_REQUIREMENT_.
Copy the data that follows exactly as it is, excluding all pictures.

Per-instance keypoint data

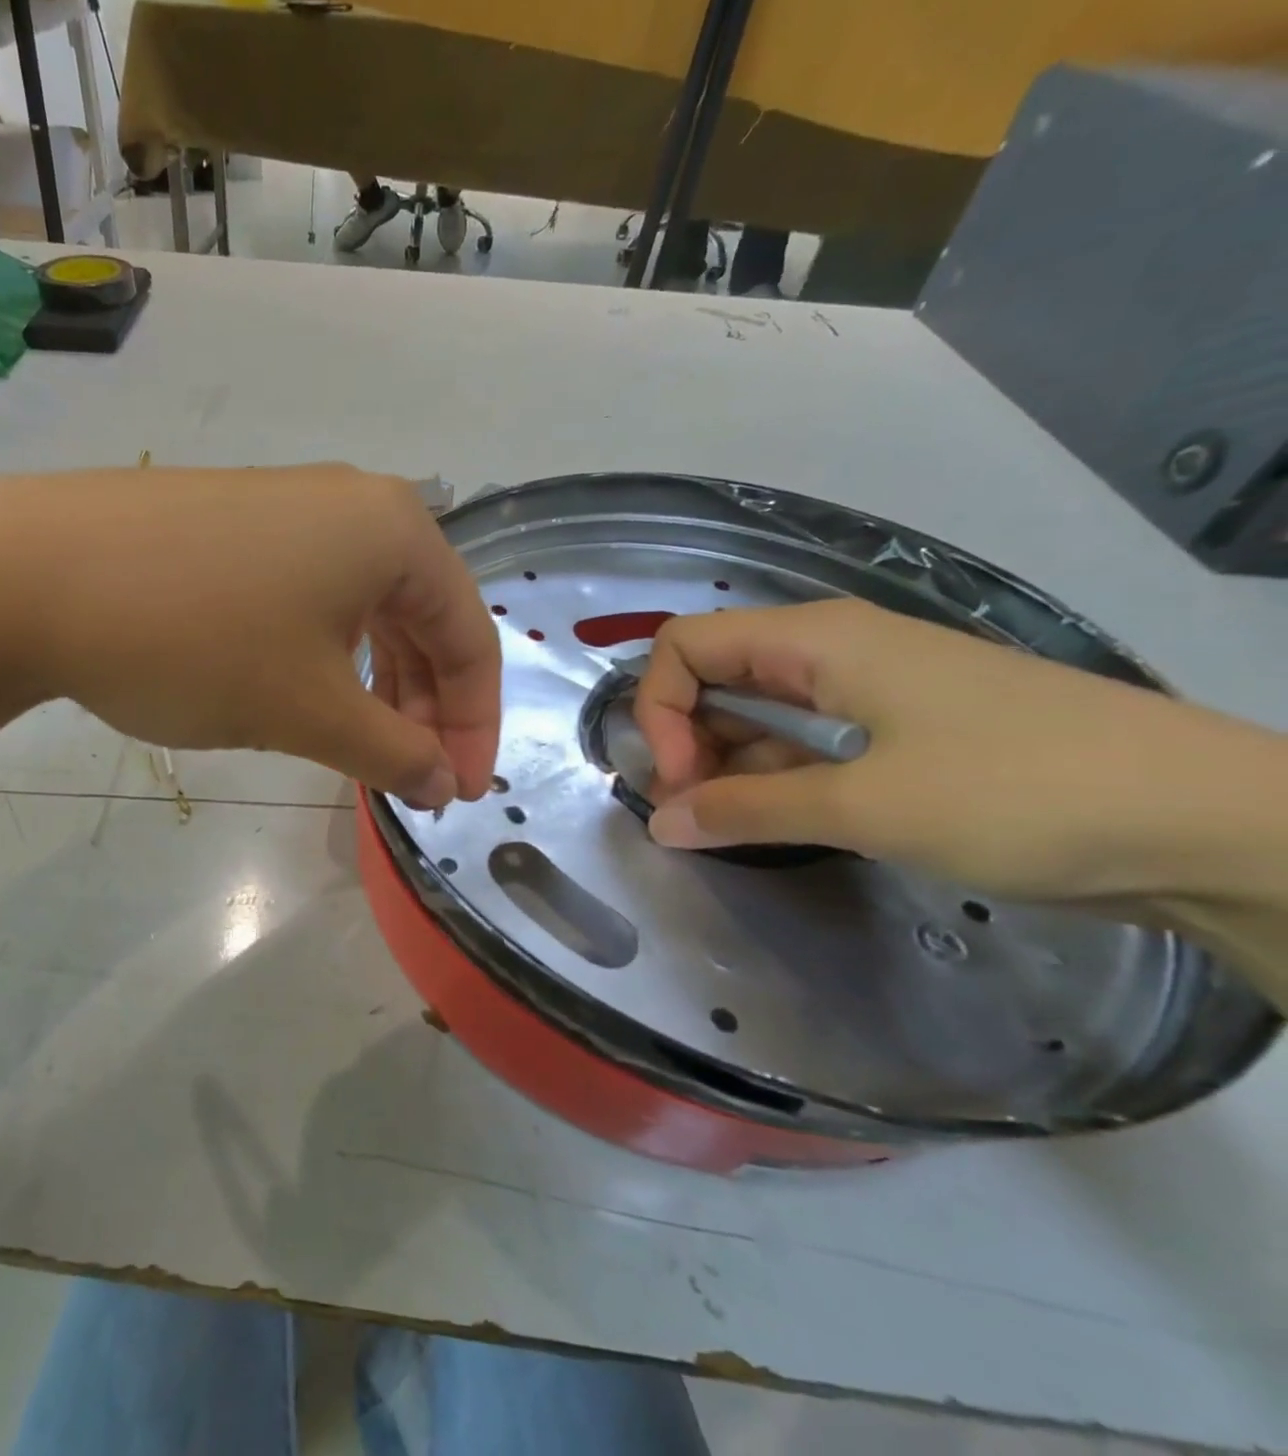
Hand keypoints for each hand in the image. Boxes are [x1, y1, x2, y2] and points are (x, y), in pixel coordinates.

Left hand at [0, 465, 500, 804]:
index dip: (475, 725)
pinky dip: (327, 656)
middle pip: (421, 619)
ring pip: (364, 610)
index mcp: (394, 532)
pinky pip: (311, 597)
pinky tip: (305, 692)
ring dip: (377, 685)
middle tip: (412, 775)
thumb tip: (443, 784)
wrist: (27, 575)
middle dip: (426, 706)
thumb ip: (393, 752)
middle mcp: (352, 505)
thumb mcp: (309, 711)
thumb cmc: (196, 641)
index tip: (458, 794)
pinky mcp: (235, 525)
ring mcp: (288, 508)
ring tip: (363, 746)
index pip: (470, 637)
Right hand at [633, 599, 1287, 912]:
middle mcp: (833, 650)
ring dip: (725, 761)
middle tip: (692, 810)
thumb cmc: (1022, 793)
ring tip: (722, 824)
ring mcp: (870, 689)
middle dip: (685, 737)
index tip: (678, 779)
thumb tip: (659, 824)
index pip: (686, 645)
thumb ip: (748, 810)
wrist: (1216, 826)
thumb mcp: (866, 806)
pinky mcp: (901, 730)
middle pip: (716, 674)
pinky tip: (768, 819)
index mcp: (817, 640)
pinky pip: (805, 739)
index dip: (661, 708)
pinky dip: (772, 775)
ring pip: (759, 710)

_WRITTEN RESPONSE_.
Hand keypoints for each hand in the image. Boxes are [x1, y1, x2, y2] and points are (x, y), in pixel coordinates.

Left hand at [0, 465, 500, 804]:
index dip: (475, 725)
pinky dip: (327, 656)
middle pip: (421, 619)
ring pip: (364, 610)
index mcp: (394, 532)
pinky pip: (311, 597)
pinky tip: (305, 692)
ring dip: (377, 685)
middle tip: (412, 775)
thumb tip: (443, 784)
wrist: (27, 575)
middle dip: (426, 706)
thumb ip: (393, 752)
middle mcp: (352, 505)
thumb mcp: (309, 711)
thumb cmc: (196, 641)
index tip: (458, 794)
pinky mcp: (235, 525)
ring mcp: (288, 508)
ring tip: (363, 746)
index pip: (470, 637)
Right hand at [633, 599, 1287, 912]:
middle mcp: (833, 650)
ring dip: (725, 761)
middle tip: (692, 810)
thumb cmc: (1022, 793)
ring tip: (722, 824)
ring mcp: (870, 689)
middle dip: (685, 737)
index tip: (678, 779)
thumb tip: (659, 824)
index pip: (686, 645)
thumb ip: (748, 810)
wrist: (1216, 826)
thumb mcp: (866, 806)
pinky mcp: (901, 730)
middle pip: (716, 674)
pinky tip: (768, 819)
index mcp: (817, 640)
pinky pip: (805, 739)
index dip: (661, 708)
pinky dip: (772, 775)
ring pip: (759, 710)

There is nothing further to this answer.